Abe: A Walk on the Wild Side

- By Bruce McKinney

none


An alternative that banks the fires and works for both regular book sellers and the rare book trade is a system of listing rates that are tied to asking prices rather than to actual transactions. Basically a seller would pay more to list and be given the opportunity to tell potential buyers they can buy through Abe or directly from them. It need not be too complex and might work like this. Today Abe assesses modest listing fees for various quantity levels. Give Abe sellers the option to choose the current listing rates and 8% sales commission or pay higher listing rates and be able to promote a direct purchase option. A significant percentage of buyers are going to buy through Abe whether the dealer wants it or not but they'll have the option to show buyers that direct purchase is possible.

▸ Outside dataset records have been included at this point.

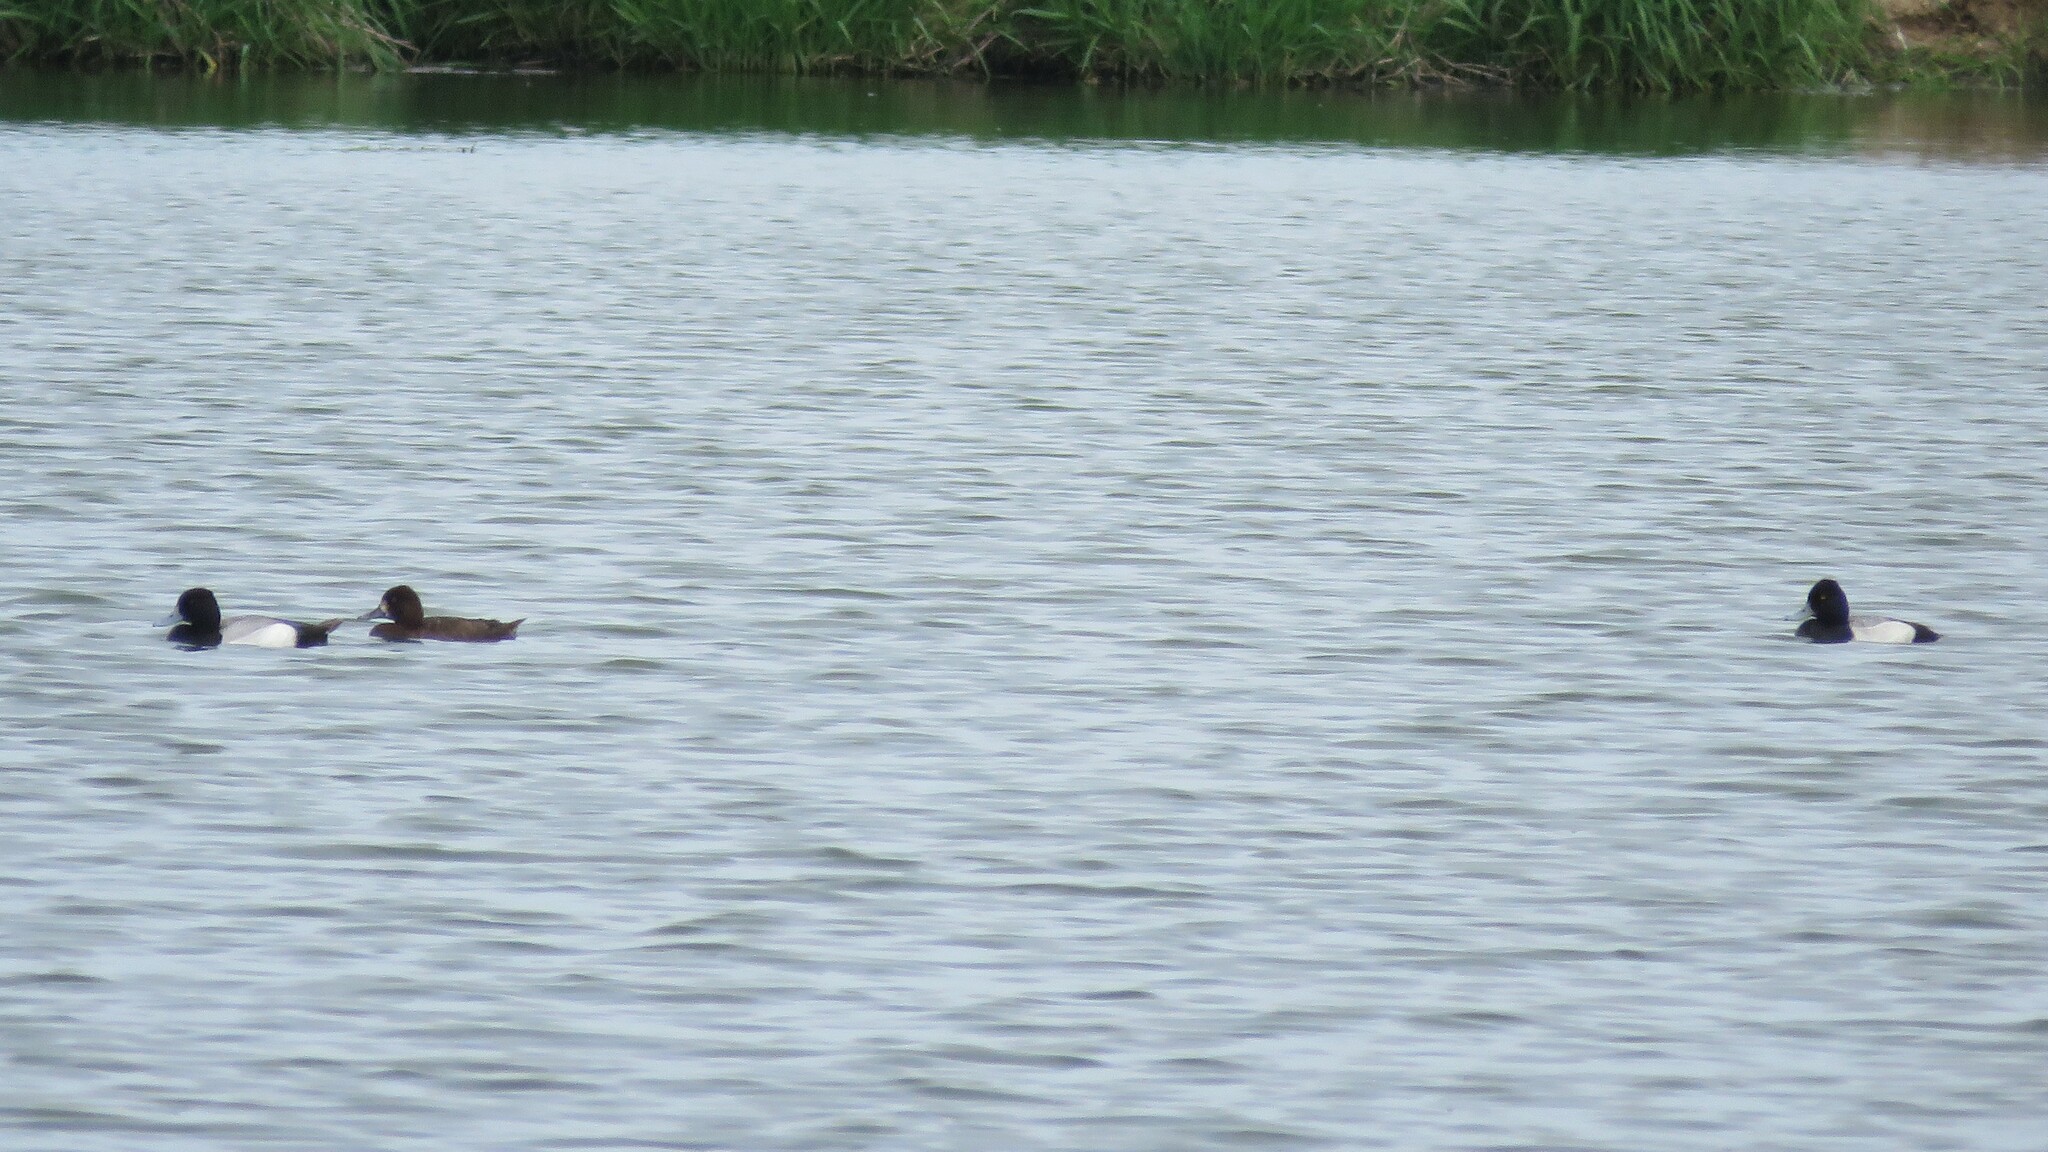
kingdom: Animalia
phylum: Chordata
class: Aves
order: Anseriformes
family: Anatidae
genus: Aythya
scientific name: Aythya affinis
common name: Lesser scaup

In a listing fee system tied to asking prices it seems only a few price levels need to be considered. In this example I've assumed three levels and that the listing fee for books priced between $50.01 and $250 is twice the listing fee for material priced at $50 or less. Books priced above $250 would, in this example, cost 3 times as much to list as items priced at $50 or less. Because more expensive material usually is more thoroughly described Abe could permit extensive descriptions on more expensive listings and potentially limit the descriptions available at the minimum listing cost to some reasonable level.

X For books priced up to $50
XX For books priced from $50.01 to $250
XXX For books priced from $250.01 up
As an example a seller could list 500 units with asking prices up to $50, 350 books that are priced between $50.01 and $250 and 150 that are priced higher than $250.01. They would pay to list 1,000 books and pay a surcharge on the books priced above $50.01 and a higher surcharge on books priced at $250.01 and higher.

This would give Abe the higher revenue it deserves, give typical Abe sellers access to the order processing if they need or want it and permit those antiquarian booksellers who put their emphasis on customer relationships an opportunity to conduct their business in a way that works for them. It restores peace in the house and lets Abe get back to the business of building its business, something it has shown itself to be very good at doing.